In a case where the birth of the fetus poses a threat to the life of the mother, before the birth has begun, as long as the fetus is completely in the womb, the fetus that threatens its mother’s life is considered a “rodef,” a person who wants to kill another person and should be killed first. In such a case, the midwife is permitted to even cut the fetus up and pull it out in pieces, to save the mother. In fact, Donald Trump described in great detail precisely what the halakha encourages the midwife to do should the fetus risk its mother’s life:
Trump: Well I think it is terrible. If you go with what Hillary is saying, in the ninth month you can take baby and rip the baby out of the womb of the mother just prior to the birth of the baby. Now, you can say that that is okay and Hillary can say that that is okay, but it’s not okay with me. Because based on what she is saying and based on where she’s going and where she’s been, you can take a baby and rip the baby out of the womb. In the ninth month. On the final day. And that’s not acceptable.

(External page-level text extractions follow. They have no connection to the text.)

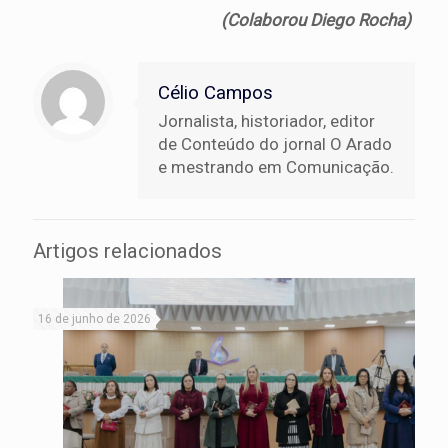
(Colaborou Diego Rocha)
Célio Campos
Jornalista, historiador, editor
de Conteúdo do jornal O Arado
e mestrando em Comunicação.
Artigos relacionados
16 de junho de 2026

Had he asked his Orthodox Jewish daughter Yael, she would have told him that this is exactly how our tradition describes what is permitted in that tragic case where the mother’s life is at stake.
However, everything changes in our halakha when it comes to partial birth. If most of the baby is out of the womb, we’re no longer dealing with a fully realized life—the mother, versus a potential life—the fetus. Now we have two fully realized humans with equal rights to life. According to our laws, if the baby’s head has emerged completely (the maximalist view), or 51% of the baby’s body has emerged (the minimalists), we can no longer kill the baby.
Two of our major scholars, Maimonides and Rashi, hold different views on abortion for reasons other than the health of the mother. In a cases where the fetus is likely to be born deformed, Rashi, who holds it is not a realized human, would permit an abortion, Maimoides does not.
By the way, all Jewish authorities agrees that for the first 40 days of pregnancy a woman may terminate without any question, because the fetus only receives a soul on its 40th day.
But overall, Jewish law never views the killing of an unborn fetus as murder, at most it would be a case of manslaughter, but more likely a case of civil damages, if done against the woman’s will.